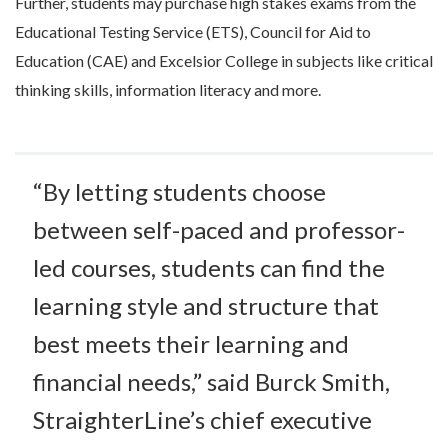
Further, students may purchase high stakes exams from the
Educational Testing Service (ETS), Council for Aid to
Education (CAE) and Excelsior College in subjects like critical
thinking skills, information literacy and more.
“By letting students choose
between self-paced and professor-
led courses, students can find the
learning style and structure that
best meets their learning and
financial needs,” said Burck Smith,
StraighterLine’s chief executive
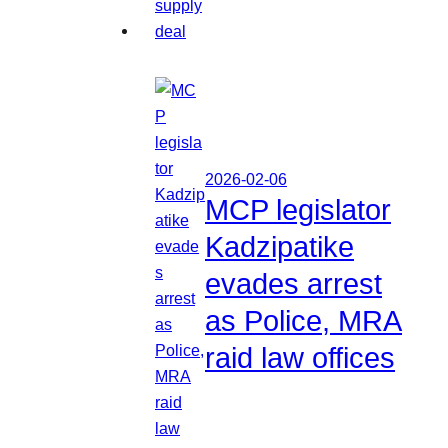
2026-02-06
MCP legislator
Kadzipatike
evades arrest
as Police, MRA
raid law offices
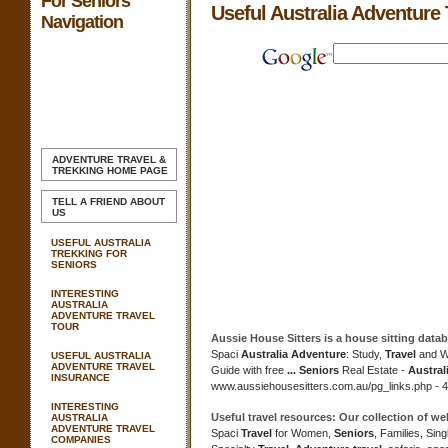
For Seniors
Useful Australia Adventure 
Navigation
ADVENTURE TRAVEL &
TREKKING
HOME PAGE
TELL A FRIEND ABOUT
US
USEFUL AUSTRALIA
TREKKING FOR
SENIORS
INTERESTING
AUSTRALIA
ADVENTURE TRAVEL
TOUR
Aussie House Sitters is a house sitting datab
Spaci
Australia Adventure
: Study,
Travel
and W
USEFUL AUSTRALIA
ADVENTURE TRAVEL
Guide with free
...
Seniors
Real Estate -
Austral
INSURANCE
www.aussiehousesitters.com.au/pg_links.php - 4
INTERESTING
Useful travel
resources: Our collection of we
AUSTRALIA
ADVENTURE TRAVEL
Spaci
Travel
for Women,
Seniors
, Families, Sin
COMPANIES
━━━━━━━━━━━━━━━━
TASK ITEM
Express the lines from the start of the items up to and including the line with "raid law offices" as a Markdown table with the columns Row and Text line, numbering each line and leaving out blank lines and the pictures.

WRITTEN SOLUTION
| Row | Text line |
|---|---|
| 1 | Further, students may purchase high stakes exams from the |
| 2 | Educational Testing Service (ETS), Council for Aid to |
| 3 | Education (CAE) and Excelsior College in subjects like critical |
| 4 | thinking skills, information literacy and more. |
| 5 | “By letting students choose |
| 6 | between self-paced and professor- |
| 7 | led courses, students can find the |
| 8 | learning style and structure that |
| 9 | best meets their learning and |
| 10 | financial needs,” said Burck Smith, |
| 11 | StraighterLine’s chief executive |
| 12 | 2026-02-06 |
| 13 | MCP legislator |
| 14 | Kadzipatike |
| 15 | evades arrest |
| 16 | as Police, MRA |
| 17 | raid law offices |